*** Opening of Data shown ***
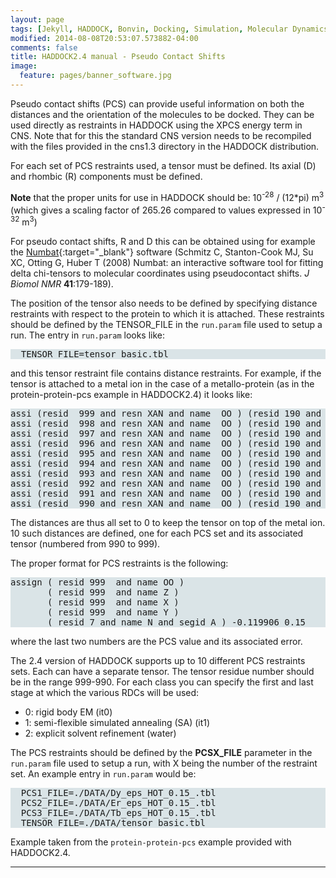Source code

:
 ```yaml
---
layout: page
tags: [Jekyll, HADDOCK, Bonvin, Docking, Simulation, Molecular Dynamics, Structural Biology, Computational Biology, Modelling, Protein Structure]
modified: 2014-08-08T20:53:07.573882-04:00
comments: false
title: HADDOCK2.4 manual - Pseudo Contact Shifts
image:
  feature: pages/banner_software.jpg
---
```



Pseudo contact shifts (PCS) can provide useful information on both the distances and the orientation of the molecules to be docked. They can be used directly as restraints in HADDOCK using the XPCS energy term in CNS. Note that for this the standard CNS version needs to be recompiled with the files provided in the cns1.3 directory in the HADDOCK distribution.  

For each set of PCS restraints used, a tensor must be defined. Its axial (D) and rhombic (R) components must be defined.

**Note** that the proper units for use in HADDOCK should be: 10<sup>-28</sup> / (12*pi) m<sup>3</sup> (which gives a scaling factor of 265.26 compared to values expressed in 10<sup>-32</sup> m<sup>3</sup>)

For pseudo contact shifts, R and D this can be obtained using for example the [Numbat](http://www.nmr.chem.uu.nl/~christophe/numbat.html){:target="_blank"} software (Schmitz C, Stanton-Cook MJ, Su XC, Otting G, Huber T (2008) Numbat: an interactive software tool for fitting delta chi-tensors to molecular coordinates using pseudocontact shifts. _J Biomol NMR_ **41**:179-189).  

The position of the tensor also needs to be defined by specifying distance restraints with respect to the protein to which it is attached. These restraints should be defined by the TENSOR_FILE in the `run.param` file used to setup a run. The entry in `run.param` looks like:  

<pre style="background-color:#DAE4E7">
  TENSOR_FILE=tensor_basic.tbl
</pre>

and this tensor restraint file contains distance restraints. For example, if the tensor is attached to a metal ion in the case of a metallo-protein (as in the protein-protein-pcs example in HADDOCK2.4) it looks like:  

<pre style="background-color:#DAE4E7">assi (resid  999 and resn XAN and name  OO ) (resid 190 and segid A ) 0.0 0.0 0.0
assi (resid  998 and resn XAN and name  OO ) (resid 190 and segid A ) 0.0 0.0 0.0
assi (resid  997 and resn XAN and name  OO ) (resid 190 and segid A ) 0.0 0.0 0.0
assi (resid  996 and resn XAN and name  OO ) (resid 190 and segid A ) 0.0 0.0 0.0
assi (resid  995 and resn XAN and name  OO ) (resid 190 and segid A ) 0.0 0.0 0.0
assi (resid  994 and resn XAN and name  OO ) (resid 190 and segid A ) 0.0 0.0 0.0
assi (resid  993 and resn XAN and name  OO ) (resid 190 and segid A ) 0.0 0.0 0.0
assi (resid  992 and resn XAN and name  OO ) (resid 190 and segid A ) 0.0 0.0 0.0
assi (resid  991 and resn XAN and name  OO ) (resid 190 and segid A ) 0.0 0.0 0.0
assi (resid  990 and resn XAN and name  OO ) (resid 190 and segid A ) 0.0 0.0 0.0
</pre>

The distances are thus all set to 0 to keep the tensor on top of the metal ion. 10 such distances are defined, one for each PCS set and its associated tensor (numbered from 990 to 999).  

The proper format for PCS restraints is the following:

<pre style="background-color:#DAE4E7">assign ( resid 999  and name OO )
       ( resid 999  and name Z )
       ( resid 999  and name X )
       ( resid 999  and name Y )
       ( resid 7 and name N and segid A ) -0.119906 0.15
</pre>

where the last two numbers are the PCS value and its associated error.  


The 2.4 version of HADDOCK supports up to 10 different PCS restraints sets. Each can have a separate tensor. The tensor residue number should be in the range 999-990. For each class you can specify the first and last stage at which the various RDCs will be used:

*   0: rigid body EM (it0)
*   1: semi-flexible simulated annealing (SA) (it1)
*   2: explicit solvent refinement (water)


The PCS restraints should be defined by the __PCSX_FILE__ parameter in the `run.param` file used to setup a run, with X being the number of the restraint set. An example entry in `run.param` would be:  

<pre style="background-color:#DAE4E7">
  PCS1_FILE=./DATA/Dy_eps_HOT_0.15_.tbl
  PCS2_FILE=./DATA/Er_eps_HOT_0.15_.tbl
  PCS3_FILE=./DATA/Tb_eps_HOT_0.15_.tbl
  TENSOR_FILE=./DATA/tensor_basic.tbl
</pre>


Example taken from the `protein-protein-pcs` example provided with HADDOCK2.4.



* * *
*** Close of Data shown ***
Task prompt: Copy the data word for word. Pictures do not go in the copy.

Answer for the task:
Source code

:
 ```yaml
---
layout: page
tags: [Jekyll, HADDOCK, Bonvin, Docking, Simulation, Molecular Dynamics, Structural Biology, Computational Biology, Modelling, Protein Structure]
modified: 2014-08-08T20:53:07.573882-04:00
comments: false
title: HADDOCK2.4 manual - Pseudo Contact Shifts
image:
  feature: pages/banner_software.jpg
---
```



Pseudo contact shifts (PCS) can provide useful information on both the distances and the orientation of the molecules to be docked. They can be used directly as restraints in HADDOCK using the XPCS energy term in CNS. Note that for this the standard CNS version needs to be recompiled with the files provided in the cns1.3 directory in the HADDOCK distribution.  

For each set of PCS restraints used, a tensor must be defined. Its axial (D) and rhombic (R) components must be defined.

**Note** that the proper units for use in HADDOCK should be: 10<sup>-28</sup> / (12*pi) m<sup>3</sup> (which gives a scaling factor of 265.26 compared to values expressed in 10<sup>-32</sup> m<sup>3</sup>)

For pseudo contact shifts, R and D this can be obtained using for example the [Numbat](http://www.nmr.chem.uu.nl/~christophe/numbat.html){:target="_blank"} software (Schmitz C, Stanton-Cook MJ, Su XC, Otting G, Huber T (2008) Numbat: an interactive software tool for fitting delta chi-tensors to molecular coordinates using pseudocontact shifts. _J Biomol NMR_ **41**:179-189).  

The position of the tensor also needs to be defined by specifying distance restraints with respect to the protein to which it is attached. These restraints should be defined by the TENSOR_FILE in the `run.param` file used to setup a run. The entry in `run.param` looks like:  

<pre style="background-color:#DAE4E7">
  TENSOR_FILE=tensor_basic.tbl
</pre>

and this tensor restraint file contains distance restraints. For example, if the tensor is attached to a metal ion in the case of a metallo-protein (as in the protein-protein-pcs example in HADDOCK2.4) it looks like:  

<pre style="background-color:#DAE4E7">assi (resid  999 and resn XAN and name  OO ) (resid 190 and segid A ) 0.0 0.0 0.0
assi (resid  998 and resn XAN and name  OO ) (resid 190 and segid A ) 0.0 0.0 0.0
assi (resid  997 and resn XAN and name  OO ) (resid 190 and segid A ) 0.0 0.0 0.0
assi (resid  996 and resn XAN and name  OO ) (resid 190 and segid A ) 0.0 0.0 0.0
assi (resid  995 and resn XAN and name  OO ) (resid 190 and segid A ) 0.0 0.0 0.0
assi (resid  994 and resn XAN and name  OO ) (resid 190 and segid A ) 0.0 0.0 0.0
assi (resid  993 and resn XAN and name  OO ) (resid 190 and segid A ) 0.0 0.0 0.0
assi (resid  992 and resn XAN and name  OO ) (resid 190 and segid A ) 0.0 0.0 0.0
assi (resid  991 and resn XAN and name  OO ) (resid 190 and segid A ) 0.0 0.0 0.0
assi (resid  990 and resn XAN and name  OO ) (resid 190 and segid A ) 0.0 0.0 0.0
</pre>

The distances are thus all set to 0 to keep the tensor on top of the metal ion. 10 such distances are defined, one for each PCS set and its associated tensor (numbered from 990 to 999).  

The proper format for PCS restraints is the following:

<pre style="background-color:#DAE4E7">assign ( resid 999  and name OO )
       ( resid 999  and name Z )
       ( resid 999  and name X )
       ( resid 999  and name Y )
       ( resid 7 and name N and segid A ) -0.119906 0.15
</pre>

where the last two numbers are the PCS value and its associated error.  


The 2.4 version of HADDOCK supports up to 10 different PCS restraints sets. Each can have a separate tensor. The tensor residue number should be in the range 999-990. For each class you can specify the first and last stage at which the various RDCs will be used:

*   0: rigid body EM (it0)
*   1: semi-flexible simulated annealing (SA) (it1)
*   2: explicit solvent refinement (water)


The PCS restraints should be defined by the __PCSX_FILE__ parameter in the `run.param` file used to setup a run, with X being the number of the restraint set. An example entry in `run.param` would be:  

<pre style="background-color:#DAE4E7">
  PCS1_FILE=./DATA/Dy_eps_HOT_0.15_.tbl
  PCS2_FILE=./DATA/Er_eps_HOT_0.15_.tbl
  PCS3_FILE=./DATA/Tb_eps_HOT_0.15_.tbl
  TENSOR_FILE=./DATA/tensor_basic.tbl
</pre>


Example taken from the `protein-protein-pcs` example provided with HADDOCK2.4.



* * *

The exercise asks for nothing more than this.